In October, ThinkEquity, the San Francisco-based investment bank, shuttered its stock-trading business, while Rodman & Renshaw, owner of brokerage Hudson Holding, said it would stop trading because of lack of capital. Throughout the past year, other smaller brokerages, such as Auriga Holdings, Pritchard Capital Partners, Kaufman Bros. and Momentum Trading Partners have either closed down or shuttered some operations, idling brokers, traders and staff. And the pain isn't limited to the small fries. Big boys like Morgan Stanley, Citigroup, Bank of America and Goldman Sachs have been quietly trimming their brokerage units this past year, mostly in equities trading.

"It is definitely a challenge for some of the smaller brokerages, especially those without the scale to get them through the tougher times," said Packy Jones, chairman of JonesTrading Institutional Services LLC, a brokerage based in Westlake Village, Calif.

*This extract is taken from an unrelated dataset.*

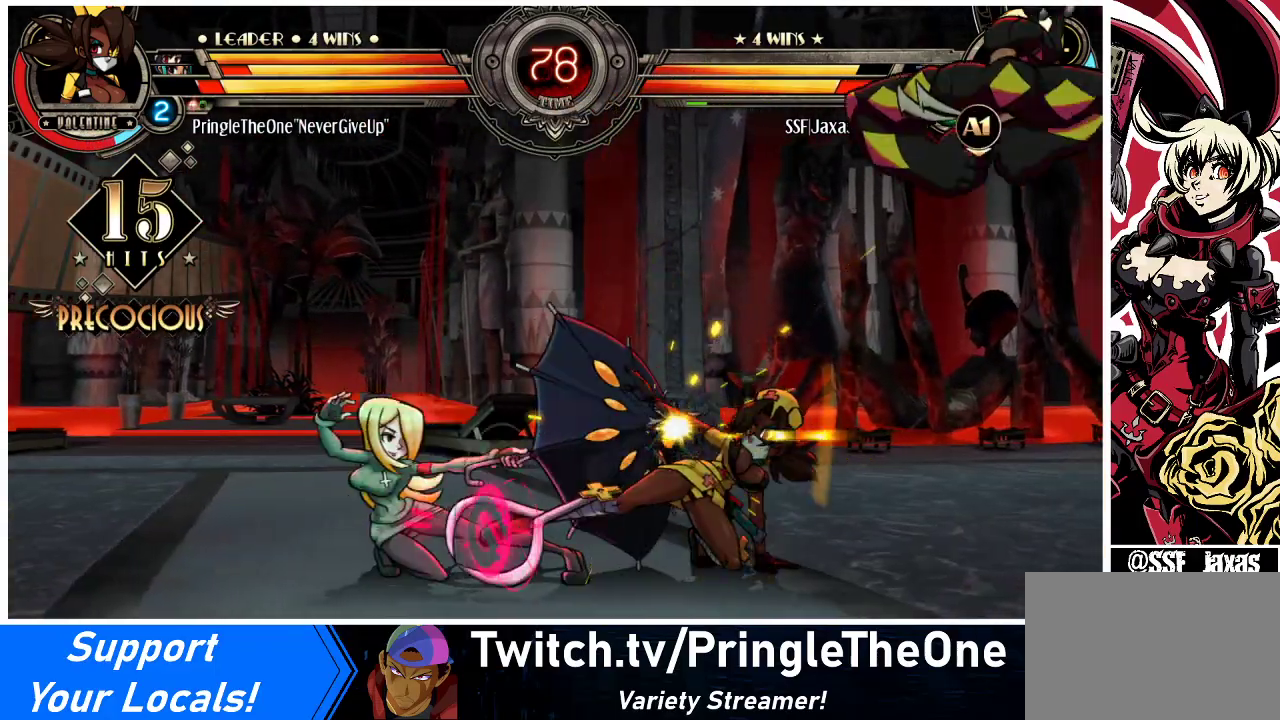
{"buttons": ["TRIANGLE", "DPAD_DOWN", "DPAD_LEFT"], "events": [[300, "TRIANGLE", "down"], [433, "TRIANGLE", "up"], [500, "TRIANGLE", "down"]]}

Jones said he expects to see continued difficulty and further consolidation in the smaller brokers through the first half of 2013, if not through the entire year. "It's very sad to see these small boutiques shut their doors," Jones noted. "These smaller players are what make our business great."

-Gregg Wirth

 

>>More Tranquil Markets Sought

The mandate for exchange operators and regulators in 2013 will be to find ways to calm markets and make sure they operate reliably, even under abnormal conditions. And little wonder: The failure of the BATS IPO, the flubbing of the Facebook IPO, Knight Capital's runaway algorithm and the two-day shutdown of markets forced by Mother Nature (see page 56) ensure that a repeat string of disruptions will not be healthy.

The effort to calm markets began in 2010, after the flash crash of May 6. New single-stock and marketwide circuit breakers were put in place after that. Stub quotes were eliminated. "Naked access" to exchanges was forbidden.

In the coming year, the single-stock circuit breakers are giving way to a "limit up/limit down" mechanism. Other antidotes being examined: kill switches, expanded use of drop copies and an auditable trail of all trades.

The "up and down" limits prevent trades in individual stocks from occurring outside a specified price band, above and below the average price of the security in a five-minute period.

For the most highly traded stocks, those in the Standard & Poor's 500, the Russell 1000 and certain exchange-traded products, the band will be 5 percent above and below the average price. For other listed securities the level will be 10 percent. The percentages will be doubled during the opening and closing periods, and broader price bands will apply to securities priced at $3 per share or less.

The first phase, involving the highly traded stocks, begins Feb. 4. The second phase, for all other stocks, begins on Aug. 5. In certain cases, five-minute trading pauses will be triggered.

Also likely to arrive in 2013 are "kill switches" designed to automatically shut off a firm's incoming orders, to prevent a market disruption or spate of erroneous orders, like the Knight Capital incident on Aug. 1, 2012.

The exchanges are considering a "layered" approach, whereby a brokerage receives alerts five or 10 minutes before trading is shut off.